My eldest daughter is in elementary school, and I recently started noticing that she was regularly enunciating “going to” and “want to,” no longer saying “gonna” or “wanna,” as many people do in casual speech. I’d say that most of us, on the fly, are more likely to ask, “What time is it gonna be?” than “What time is it going to be?” So, I decided to gently ask her about this, and she said her teachers had told her that “gonna” and “wanna” are not in the dictionary and one should instead say “going to” and “want to.”

I’m gonna diverge from this guidance.

First, though, I should note that her teachers are excellent. A week barely goes by that I don’t see, on the school’s website, or hear, directly from my daughter, about something they’ve done that shows them to be sterling instructors. They’ve also very recently gone through having to manage teaching small people under pandemic conditions, and I heartily salute them for grappling with that at a level I’m sure I would never have reached if put in their shoes. From my vantage point as a college teacher, their job seems harder than mine. Yet I still think the “gonna”/“wanna” issue merits unpacking.

To start, “gonna” and “wanna” are in the Merriam-Webster dictionary, with the part of speech for both given as a “pronunciation spelling.” Another way to describe these words is as contractions. They’re not the kind where an apostrophe welds two words together, such as “needn’t” and “shan’t,” but the general notion of combining two words into one is the same.
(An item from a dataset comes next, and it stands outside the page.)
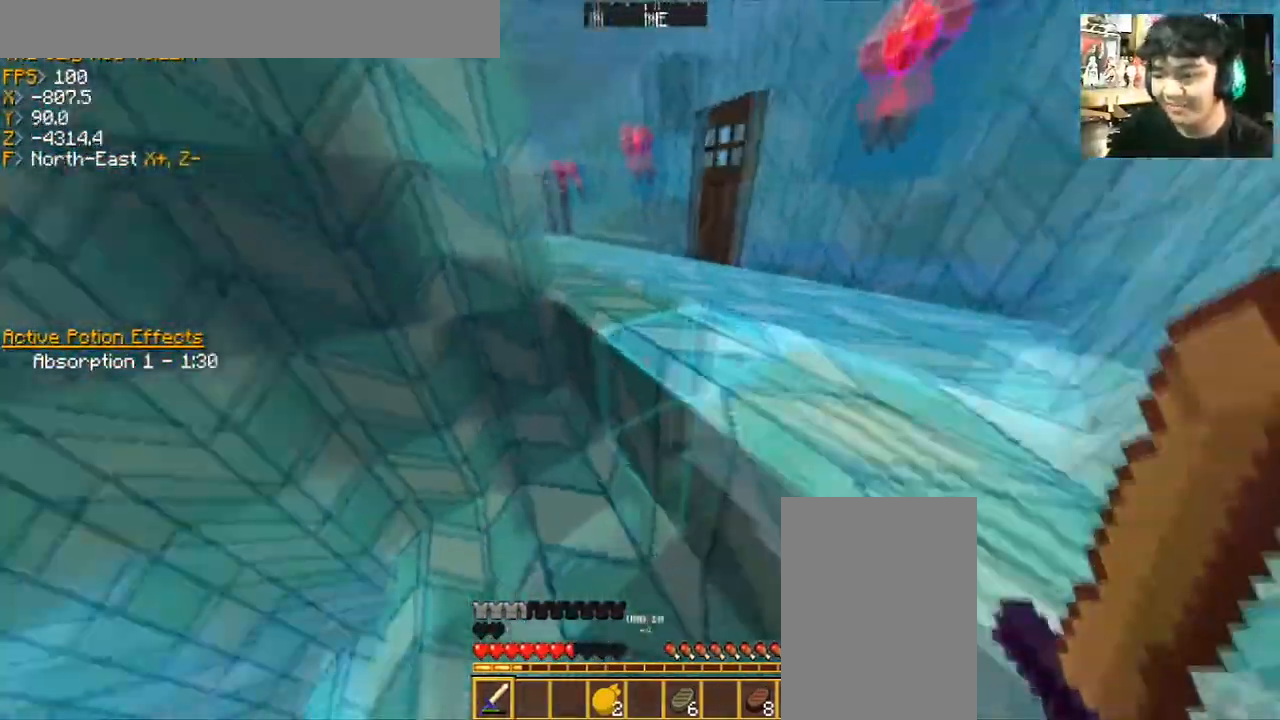
{"keys": ["d", "space", "w"], "mouse": [], "events": []}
Perhaps there’s a prescribed pedagogical practice to instruct children to speak without those contractions. Or a philosophical sense that to speak properly is to enunciate the phrase “going to” instead of saying “gonna.” But if it’s anything like that notion, it is unsuitably broad. Possibly my daughter heard the teachers as referring to all speech when they meant something more specific.

But overall, the nut here is how foggily we tend to process that being human entails using a language in two ways — formal and informal — that have differences in vocabulary and grammar. Linguistics as a science includes a subfield called sociolinguistics, and being trained in it includes the understanding that people speak differently in different contexts.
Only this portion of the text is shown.